In Young's double slit experiment, the slits are 2 mm apart and are illuminated by photons of two wavelengths λ₁=12000Å and λ₂=10000Å. At what minimum distance from the common central bright fringe on the screen 2 m from the slit will a bright fringe from one interference pattern coincide with a bright fringe from the other?

Let λ₁ = 12000 Å = 12000 × 10⁻¹⁰ m and λ₂ = 10000 Å = 10000 × 10⁻¹⁰ m.
The distance between the slits, d = 2 mm = 2 × 10⁻³ m.
The distance between the slits and the screen, D = 2 m.
For bright fringes, the condition is given by:
x = nλD/d, where n is the order of the bright fringe.

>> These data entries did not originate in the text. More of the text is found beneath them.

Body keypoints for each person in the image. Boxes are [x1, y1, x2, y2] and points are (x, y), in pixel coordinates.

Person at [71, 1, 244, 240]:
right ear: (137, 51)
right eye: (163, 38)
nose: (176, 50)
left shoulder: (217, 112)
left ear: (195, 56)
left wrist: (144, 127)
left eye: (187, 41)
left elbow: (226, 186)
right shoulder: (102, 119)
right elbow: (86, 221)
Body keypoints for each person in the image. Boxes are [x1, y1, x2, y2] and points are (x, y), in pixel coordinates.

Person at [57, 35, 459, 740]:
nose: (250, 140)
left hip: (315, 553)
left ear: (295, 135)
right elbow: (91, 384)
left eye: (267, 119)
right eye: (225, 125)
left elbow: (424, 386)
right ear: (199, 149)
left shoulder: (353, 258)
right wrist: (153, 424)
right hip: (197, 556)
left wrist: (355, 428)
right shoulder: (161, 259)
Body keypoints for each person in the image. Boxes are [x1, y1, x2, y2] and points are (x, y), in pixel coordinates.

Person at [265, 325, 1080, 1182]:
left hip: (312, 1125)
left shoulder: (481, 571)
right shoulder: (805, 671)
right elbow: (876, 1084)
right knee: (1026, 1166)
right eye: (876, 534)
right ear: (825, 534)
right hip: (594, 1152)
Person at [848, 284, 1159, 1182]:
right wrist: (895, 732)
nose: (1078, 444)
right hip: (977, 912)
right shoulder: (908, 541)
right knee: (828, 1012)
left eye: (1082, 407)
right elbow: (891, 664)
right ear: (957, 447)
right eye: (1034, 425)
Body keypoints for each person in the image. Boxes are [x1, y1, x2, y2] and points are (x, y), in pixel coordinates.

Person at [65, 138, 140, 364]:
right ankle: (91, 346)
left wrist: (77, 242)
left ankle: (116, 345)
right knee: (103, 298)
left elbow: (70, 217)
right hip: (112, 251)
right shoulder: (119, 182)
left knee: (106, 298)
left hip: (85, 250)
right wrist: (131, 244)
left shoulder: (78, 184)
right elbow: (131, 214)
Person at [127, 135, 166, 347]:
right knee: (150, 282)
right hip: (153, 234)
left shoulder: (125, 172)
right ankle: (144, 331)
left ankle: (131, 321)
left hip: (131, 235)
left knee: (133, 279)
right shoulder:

Let x be the distance from the central bright fringe where a bright fringe from one interference pattern coincides with a bright fringe from the other.
Then, for λ₁, x = n₁λ₁D/d
For λ₂, x = n₂λ₂D/d
Since the bright fringes coincide, x is the same for both wavelengths. Therefore,
n₁λ₁D/d = n₂λ₂D/d
n₁λ₁ = n₂λ₂
n₁/n₂ = λ₂/λ₁ = 10000/12000 = 5/6
The minimum values of n₁ and n₂ that satisfy this ratio are n₁ = 5 and n₂ = 6.
Substituting n₁ = 5 and λ₁ = 12000 × 10⁻¹⁰ m into the equation for x:
x = n₁λ₁D/d = 5 × (12000 × 10⁻¹⁰ m) × (2 m) / (2 × 10⁻³ m)
x = 6 × 10⁻³ m = 6 mm
Therefore, the minimum distance from the common central bright fringe where a bright fringe from one interference pattern coincides with a bright fringe from the other is 6 mm.